● **PROMPT**: Scan the material that follows. Copy every line containing the word "pixels".

:: DATA EXCERPTS

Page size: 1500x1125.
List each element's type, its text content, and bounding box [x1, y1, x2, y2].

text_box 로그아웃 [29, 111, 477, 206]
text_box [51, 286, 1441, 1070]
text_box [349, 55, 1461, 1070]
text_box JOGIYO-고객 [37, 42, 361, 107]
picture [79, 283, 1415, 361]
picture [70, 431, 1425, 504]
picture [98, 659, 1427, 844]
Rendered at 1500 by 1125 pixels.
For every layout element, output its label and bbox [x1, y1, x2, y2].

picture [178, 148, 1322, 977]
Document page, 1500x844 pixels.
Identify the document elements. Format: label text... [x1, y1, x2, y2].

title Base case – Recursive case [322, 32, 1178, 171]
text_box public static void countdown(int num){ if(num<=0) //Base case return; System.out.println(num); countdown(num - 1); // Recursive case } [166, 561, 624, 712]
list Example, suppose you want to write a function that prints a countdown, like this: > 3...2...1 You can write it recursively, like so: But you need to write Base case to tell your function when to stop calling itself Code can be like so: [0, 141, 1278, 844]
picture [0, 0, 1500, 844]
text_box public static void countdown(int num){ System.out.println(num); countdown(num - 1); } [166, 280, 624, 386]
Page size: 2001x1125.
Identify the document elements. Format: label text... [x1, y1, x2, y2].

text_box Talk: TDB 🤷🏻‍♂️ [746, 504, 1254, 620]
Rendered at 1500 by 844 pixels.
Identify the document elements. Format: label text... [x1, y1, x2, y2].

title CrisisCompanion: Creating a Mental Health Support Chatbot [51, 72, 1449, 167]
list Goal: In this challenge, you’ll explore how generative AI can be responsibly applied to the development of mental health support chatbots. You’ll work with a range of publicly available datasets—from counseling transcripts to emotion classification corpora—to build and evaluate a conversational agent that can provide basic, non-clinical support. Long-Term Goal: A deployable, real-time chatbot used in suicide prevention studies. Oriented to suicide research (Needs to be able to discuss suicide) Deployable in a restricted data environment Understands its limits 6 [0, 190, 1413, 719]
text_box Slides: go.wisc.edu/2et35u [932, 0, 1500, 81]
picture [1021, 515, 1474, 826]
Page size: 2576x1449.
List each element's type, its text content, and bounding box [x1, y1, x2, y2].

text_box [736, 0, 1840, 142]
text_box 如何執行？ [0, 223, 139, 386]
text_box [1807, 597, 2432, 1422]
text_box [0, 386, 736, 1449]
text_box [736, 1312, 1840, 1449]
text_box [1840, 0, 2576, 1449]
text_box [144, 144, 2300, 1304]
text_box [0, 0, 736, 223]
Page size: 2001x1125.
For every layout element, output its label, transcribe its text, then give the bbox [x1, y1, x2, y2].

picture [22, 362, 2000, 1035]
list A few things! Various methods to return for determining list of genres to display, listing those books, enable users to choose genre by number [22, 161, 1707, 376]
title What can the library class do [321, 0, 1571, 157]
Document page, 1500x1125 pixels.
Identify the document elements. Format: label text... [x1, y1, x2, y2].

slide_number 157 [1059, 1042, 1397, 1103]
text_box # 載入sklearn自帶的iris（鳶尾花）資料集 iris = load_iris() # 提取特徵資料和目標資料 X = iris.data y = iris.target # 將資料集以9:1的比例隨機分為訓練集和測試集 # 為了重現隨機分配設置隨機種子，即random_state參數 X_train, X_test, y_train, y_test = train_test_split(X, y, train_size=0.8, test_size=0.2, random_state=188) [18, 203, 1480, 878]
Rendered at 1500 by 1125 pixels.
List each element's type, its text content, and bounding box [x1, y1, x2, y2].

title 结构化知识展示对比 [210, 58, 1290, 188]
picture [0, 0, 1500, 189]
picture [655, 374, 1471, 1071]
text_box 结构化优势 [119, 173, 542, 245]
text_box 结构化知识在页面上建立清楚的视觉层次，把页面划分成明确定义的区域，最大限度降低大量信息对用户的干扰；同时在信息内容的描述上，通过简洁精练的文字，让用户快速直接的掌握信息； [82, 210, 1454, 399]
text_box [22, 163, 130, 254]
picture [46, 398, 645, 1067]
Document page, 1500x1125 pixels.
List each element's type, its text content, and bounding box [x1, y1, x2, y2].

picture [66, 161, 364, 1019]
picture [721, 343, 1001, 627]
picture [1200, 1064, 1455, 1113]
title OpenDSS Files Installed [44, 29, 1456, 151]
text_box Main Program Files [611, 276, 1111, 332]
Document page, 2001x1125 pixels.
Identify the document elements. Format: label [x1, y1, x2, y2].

::::

● **OUTPUT FOR THIS EXERCISE**:
Rendered at 1500 by 1125 pixels.
Document page, 1500x844 pixels.
Rendered at 1500 by 844 pixels.
Document page, 1500x1125 pixels.
Rendered at 1500 by 1125 pixels.
Document page, 1500x1125 pixels.
Document page, 2001x1125 pixels.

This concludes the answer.